* _Your objective_: All of the data below is to be printed again exactly.

[Dataset entries]
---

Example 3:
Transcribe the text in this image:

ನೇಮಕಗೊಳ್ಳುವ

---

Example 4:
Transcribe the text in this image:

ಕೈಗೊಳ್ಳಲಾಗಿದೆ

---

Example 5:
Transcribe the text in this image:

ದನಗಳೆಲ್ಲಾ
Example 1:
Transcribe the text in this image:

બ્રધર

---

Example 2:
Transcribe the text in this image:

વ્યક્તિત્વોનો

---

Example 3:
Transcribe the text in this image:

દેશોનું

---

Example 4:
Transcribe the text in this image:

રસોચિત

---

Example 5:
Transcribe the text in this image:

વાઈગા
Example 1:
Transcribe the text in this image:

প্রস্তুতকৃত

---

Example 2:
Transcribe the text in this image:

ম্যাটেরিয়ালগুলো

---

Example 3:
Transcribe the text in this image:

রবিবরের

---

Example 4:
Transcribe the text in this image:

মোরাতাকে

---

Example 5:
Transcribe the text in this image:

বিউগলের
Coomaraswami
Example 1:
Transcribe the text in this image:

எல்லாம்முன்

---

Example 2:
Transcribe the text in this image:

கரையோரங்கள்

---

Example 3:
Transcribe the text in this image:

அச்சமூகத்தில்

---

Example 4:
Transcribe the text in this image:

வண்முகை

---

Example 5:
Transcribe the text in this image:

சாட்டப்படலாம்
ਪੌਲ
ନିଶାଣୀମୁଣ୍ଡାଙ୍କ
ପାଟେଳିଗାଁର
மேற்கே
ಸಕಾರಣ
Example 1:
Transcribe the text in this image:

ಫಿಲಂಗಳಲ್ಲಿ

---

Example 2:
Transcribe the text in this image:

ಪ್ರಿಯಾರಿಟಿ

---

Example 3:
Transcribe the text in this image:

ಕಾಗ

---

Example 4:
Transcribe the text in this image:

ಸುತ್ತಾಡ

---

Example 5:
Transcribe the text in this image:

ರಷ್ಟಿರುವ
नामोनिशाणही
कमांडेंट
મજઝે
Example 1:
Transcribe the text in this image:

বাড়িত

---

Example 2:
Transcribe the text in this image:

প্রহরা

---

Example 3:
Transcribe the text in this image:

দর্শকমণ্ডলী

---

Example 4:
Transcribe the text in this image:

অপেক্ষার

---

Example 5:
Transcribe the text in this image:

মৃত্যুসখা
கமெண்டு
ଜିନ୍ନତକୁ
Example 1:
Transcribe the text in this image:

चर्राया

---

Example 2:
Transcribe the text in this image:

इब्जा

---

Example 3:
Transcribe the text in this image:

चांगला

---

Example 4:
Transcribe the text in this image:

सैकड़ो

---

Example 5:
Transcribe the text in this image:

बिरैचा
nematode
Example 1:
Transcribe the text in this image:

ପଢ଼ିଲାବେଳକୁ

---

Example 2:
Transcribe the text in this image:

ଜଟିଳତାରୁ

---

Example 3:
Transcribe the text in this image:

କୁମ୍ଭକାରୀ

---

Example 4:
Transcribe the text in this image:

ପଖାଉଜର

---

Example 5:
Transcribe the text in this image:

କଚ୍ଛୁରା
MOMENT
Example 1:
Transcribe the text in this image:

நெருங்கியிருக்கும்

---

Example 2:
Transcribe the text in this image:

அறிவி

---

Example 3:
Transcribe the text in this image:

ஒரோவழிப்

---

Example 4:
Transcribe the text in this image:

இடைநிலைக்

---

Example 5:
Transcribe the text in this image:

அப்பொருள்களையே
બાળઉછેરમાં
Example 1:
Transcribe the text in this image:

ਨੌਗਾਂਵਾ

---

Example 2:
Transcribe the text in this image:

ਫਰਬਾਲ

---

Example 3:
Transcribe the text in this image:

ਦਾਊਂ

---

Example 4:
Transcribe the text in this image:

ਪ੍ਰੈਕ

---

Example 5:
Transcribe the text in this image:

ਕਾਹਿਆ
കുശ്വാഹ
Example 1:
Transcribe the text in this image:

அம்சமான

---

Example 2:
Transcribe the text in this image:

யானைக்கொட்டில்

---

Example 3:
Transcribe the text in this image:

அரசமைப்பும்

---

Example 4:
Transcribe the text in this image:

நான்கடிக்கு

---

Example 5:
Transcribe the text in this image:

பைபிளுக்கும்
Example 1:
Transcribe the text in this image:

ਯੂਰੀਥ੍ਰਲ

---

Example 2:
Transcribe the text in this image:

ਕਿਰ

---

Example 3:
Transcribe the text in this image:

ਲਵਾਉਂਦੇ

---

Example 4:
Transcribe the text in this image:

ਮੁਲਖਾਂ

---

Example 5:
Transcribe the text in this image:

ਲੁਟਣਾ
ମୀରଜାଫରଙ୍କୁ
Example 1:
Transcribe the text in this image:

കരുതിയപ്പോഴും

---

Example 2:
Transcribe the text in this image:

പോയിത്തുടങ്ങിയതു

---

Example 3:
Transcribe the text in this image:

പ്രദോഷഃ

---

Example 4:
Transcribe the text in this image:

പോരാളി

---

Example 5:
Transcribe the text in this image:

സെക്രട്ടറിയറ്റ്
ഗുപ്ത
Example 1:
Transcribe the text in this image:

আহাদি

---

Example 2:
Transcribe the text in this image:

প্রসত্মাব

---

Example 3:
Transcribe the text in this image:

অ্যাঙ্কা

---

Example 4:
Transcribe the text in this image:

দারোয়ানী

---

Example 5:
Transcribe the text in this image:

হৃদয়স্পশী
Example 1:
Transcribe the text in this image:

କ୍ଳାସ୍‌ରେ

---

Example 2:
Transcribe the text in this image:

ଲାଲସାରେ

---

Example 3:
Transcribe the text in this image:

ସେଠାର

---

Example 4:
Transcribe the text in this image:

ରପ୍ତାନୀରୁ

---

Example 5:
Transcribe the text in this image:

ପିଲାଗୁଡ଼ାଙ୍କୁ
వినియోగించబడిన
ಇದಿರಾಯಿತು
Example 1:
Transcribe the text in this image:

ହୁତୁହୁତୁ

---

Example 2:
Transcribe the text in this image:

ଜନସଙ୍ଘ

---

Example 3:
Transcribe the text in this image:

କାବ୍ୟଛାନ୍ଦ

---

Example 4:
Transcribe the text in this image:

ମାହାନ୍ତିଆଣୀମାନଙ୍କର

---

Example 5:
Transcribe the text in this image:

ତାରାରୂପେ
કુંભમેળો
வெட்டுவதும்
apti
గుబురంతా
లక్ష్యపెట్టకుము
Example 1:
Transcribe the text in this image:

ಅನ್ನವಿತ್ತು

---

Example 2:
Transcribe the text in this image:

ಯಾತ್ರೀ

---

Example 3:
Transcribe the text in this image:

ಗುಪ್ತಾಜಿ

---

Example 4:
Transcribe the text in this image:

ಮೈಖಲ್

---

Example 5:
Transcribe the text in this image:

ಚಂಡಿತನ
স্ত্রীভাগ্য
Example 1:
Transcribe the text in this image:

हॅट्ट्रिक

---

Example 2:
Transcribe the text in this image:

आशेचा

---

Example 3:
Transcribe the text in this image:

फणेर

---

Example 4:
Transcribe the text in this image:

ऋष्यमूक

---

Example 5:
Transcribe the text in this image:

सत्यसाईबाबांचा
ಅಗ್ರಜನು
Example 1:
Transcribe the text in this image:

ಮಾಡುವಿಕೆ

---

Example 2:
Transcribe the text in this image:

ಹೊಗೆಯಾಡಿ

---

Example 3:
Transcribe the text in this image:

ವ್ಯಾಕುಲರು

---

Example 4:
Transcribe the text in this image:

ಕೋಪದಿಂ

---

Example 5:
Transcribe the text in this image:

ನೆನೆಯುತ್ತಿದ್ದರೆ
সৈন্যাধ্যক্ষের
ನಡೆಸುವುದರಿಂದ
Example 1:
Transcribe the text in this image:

* _Exercise output_:
---

Example 3:
Transcribe the text in this image:

ನೇಮಕಗೊಳ್ಳುವ

---

Example 4:
Transcribe the text in this image:

ಕೈಗೊಳ್ಳಲಾಗಿದೆ

---

Example 5:
Transcribe the text in this image:

ದನಗಳೆಲ್ಲಾ
Example 1:
Transcribe the text in this image:

બ્રધર

---

Example 2:
Transcribe the text in this image:

વ્યક્તિત્વોનો

---

Example 3:
Transcribe the text in this image:

દેશોનું

---

Example 4:
Transcribe the text in this image:

રસોચિત

---

Example 5:
Transcribe the text in this image:

વાઈગા
Example 1:
Transcribe the text in this image:

প্রস্তুতকৃত

---

Example 2:
Transcribe the text in this image:

ম্যাটেরিয়ালগুলো

---

Example 3:
Transcribe the text in this image:

রবিবরের

---

Example 4:
Transcribe the text in this image:

মোরাতাকে

---

Example 5:
Transcribe the text in this image:

বিউগলের
Coomaraswami
Example 1:
Transcribe the text in this image:

எல்லாம்முன்

---

Example 2:
Transcribe the text in this image:

கரையோரங்கள்

---

Example 3:
Transcribe the text in this image:

அச்சமூகத்தில்

---

Example 4:
Transcribe the text in this image:

வண்முகை

---

Example 5:
Transcribe the text in this image:

சாட்டப்படலாம்
ਪੌਲ
ନିଶାଣୀମୁଣ୍ଡାଙ୍କ
ପାଟେଳିଗାଁର
மேற்கே
ಸಕಾರಣ
Example 1:
Transcribe the text in this image:

ಫಿಲಂಗಳಲ್ಲಿ

---

Example 2:
Transcribe the text in this image:

ಪ್ರಿಯಾರಿಟಿ

---

Example 3:
Transcribe the text in this image:

ಕಾಗ

---

Example 4:
Transcribe the text in this image:

ಸುತ್ತಾಡ

---

Example 5:
Transcribe the text in this image:

ರಷ್ಟಿರುವ
नामोनिशाणही
कमांडेंट
મજઝે
Example 1:
Transcribe the text in this image:

বাড়িত

---

Example 2:
Transcribe the text in this image:

প্রহরা

---

Example 3:
Transcribe the text in this image:

দর্শকমণ্ডলী

---

Example 4:
Transcribe the text in this image:

অপেক্ষার

---

Example 5:
Transcribe the text in this image:

মৃত্যুসখা
கமெண்டு
ଜିନ୍ନତକୁ
Example 1:
Transcribe the text in this image:

चर्राया

---

Example 2:
Transcribe the text in this image:

इब्जा

---

Example 3:
Transcribe the text in this image:

चांगला

---

Example 4:
Transcribe the text in this image:

सैकड़ो

---

Example 5:
Transcribe the text in this image:

बिरैचा
nematode
Example 1:
Transcribe the text in this image:

ପଢ଼ିଲାବେଳକୁ

---

Example 2:
Transcribe the text in this image:

ଜଟିଳତାରୁ

---

Example 3:
Transcribe the text in this image:

କୁମ୍ଭକାରୀ

---

Example 4:
Transcribe the text in this image:

ପଖାଉଜର

---

Example 5:
Transcribe the text in this image:

କଚ୍ଛୁରା
MOMENT
Example 1:
Transcribe the text in this image:

நெருங்கியிருக்கும்

---

Example 2:
Transcribe the text in this image:

அறிவி

---

Example 3:
Transcribe the text in this image:

ஒரோவழிப்

---

Example 4:
Transcribe the text in this image:

இடைநிலைக்

---

Example 5:
Transcribe the text in this image:

அப்பொருள்களையே
બાળઉછેરમાં
Example 1:
Transcribe the text in this image:

ਨੌਗਾਂਵਾ

---

Example 2:
Transcribe the text in this image:

ਫਰਬਾਲ

---

Example 3:
Transcribe the text in this image:

ਦਾਊਂ

---

Example 4:
Transcribe the text in this image:

ਪ੍ਰੈਕ

---

Example 5:
Transcribe the text in this image:

ਕਾਹਿਆ
കുശ്വാഹ
Example 1:
Transcribe the text in this image:

அம்சமான

---

Example 2:
Transcribe the text in this image:

யானைக்கொட்டில்

---

Example 3:
Transcribe the text in this image:

அரசமைப்பும்

---

Example 4:
Transcribe the text in this image:

நான்கடிக்கு

---

Example 5:
Transcribe the text in this image:

பைபிளுக்கும்
Example 1:
Transcribe the text in this image:

ਯੂਰੀਥ੍ਰਲ

---

Example 2:
Transcribe the text in this image:

ਕਿਰ

---

Example 3:
Transcribe the text in this image:

ਲਵਾਉਂਦੇ

---

Example 4:
Transcribe the text in this image:

ਮੁਲਖਾਂ

---

Example 5:
Transcribe the text in this image:

ਲੁਟਣਾ
ମୀରଜାଫରଙ୍କୁ
Example 1:
Transcribe the text in this image:

കരുതിയപ്പോഴും

---

Example 2:
Transcribe the text in this image:

പോയിത്തുടങ്ങിയതു

---

Example 3:
Transcribe the text in this image:

പ്രദോഷഃ

---

Example 4:
Transcribe the text in this image:

പോരാളി

---

Example 5:
Transcribe the text in this image:

സെക്രട്ടറിയറ്റ്
ഗുപ്ത
Example 1:
Transcribe the text in this image:

আহাদি

---

Example 2:
Transcribe the text in this image:

প্রসত্মাব

---

Example 3:
Transcribe the text in this image:

অ্যাঙ্কা

---

Example 4:
Transcribe the text in this image:

দারোয়ানী

---

Example 5:
Transcribe the text in this image:

হৃদয়স্পশী
Example 1:
Transcribe the text in this image:

କ୍ଳାସ୍‌ରେ

---

Example 2:
Transcribe the text in this image:

ଲାଲସାରେ

---

Example 3:
Transcribe the text in this image:

ସେଠାର

---

Example 4:
Transcribe the text in this image:

ରପ୍ତାନୀରୁ

---

Example 5:
Transcribe the text in this image:

ପିଲାଗୁଡ଼ାଙ୍କୁ
వినియోగించబడిన
ಇದಿರಾಯಿತು
Example 1:
Transcribe the text in this image:

ହୁତୁହୁତୁ

---

Example 2:
Transcribe the text in this image:

ଜନସଙ୍ଘ

---

Example 3:
Transcribe the text in this image:

କାବ୍ୟଛାନ୍ଦ

---

Example 4:
Transcribe the text in this image:

ମାହାନ୍ତିଆଣୀମାନଙ୍କର

---

Example 5:
Transcribe the text in this image:

ତାରାରୂପେ
કુંભમેળો
வெட்டுவதும்
apti
గుబురంతా
లక్ష్యపెట్టకుము
Example 1:
Transcribe the text in this image:

ಅನ್ನವಿತ್ತು

---

Example 2:
Transcribe the text in this image:

ಯಾತ್ರೀ

---

Example 3:
Transcribe the text in this image:

ಗುಪ್ತಾಜಿ

---

Example 4:
Transcribe the text in this image:

ಮೈಖಲ್

---

Example 5:
Transcribe the text in this image:

ಚಂಡಿತನ
স্ত্রীভাগ্য
Example 1:
Transcribe the text in this image:

हॅट्ट्रिक

---

Example 2:
Transcribe the text in this image:

आशेचा

---

Example 3:
Transcribe the text in this image:

फणेर

---

Example 4:
Transcribe the text in this image:

ऋष्यमूक

---

Example 5:
Transcribe the text in this image:

सत्यसाईबाबांचा
ಅಗ್ರಜನು
Example 1:
Transcribe the text in this image:

ಮಾಡುವಿಕೆ

---

Example 2:
Transcribe the text in this image:

ಹೊಗೆಯಾಡಿ

---

Example 3:
Transcribe the text in this image:

ವ್ಯಾಕುಲರು

---

Example 4:
Transcribe the text in this image:

ಕೋಪದಿಂ

---

Example 5:
Transcribe the text in this image:

ನೆನೆಯುತ್ತಿದ್ದರೆ
সৈন্যাধ্যক্ষের
ನಡೆಸುವುದರಿಂದ
Example 1:
Transcribe the text in this image:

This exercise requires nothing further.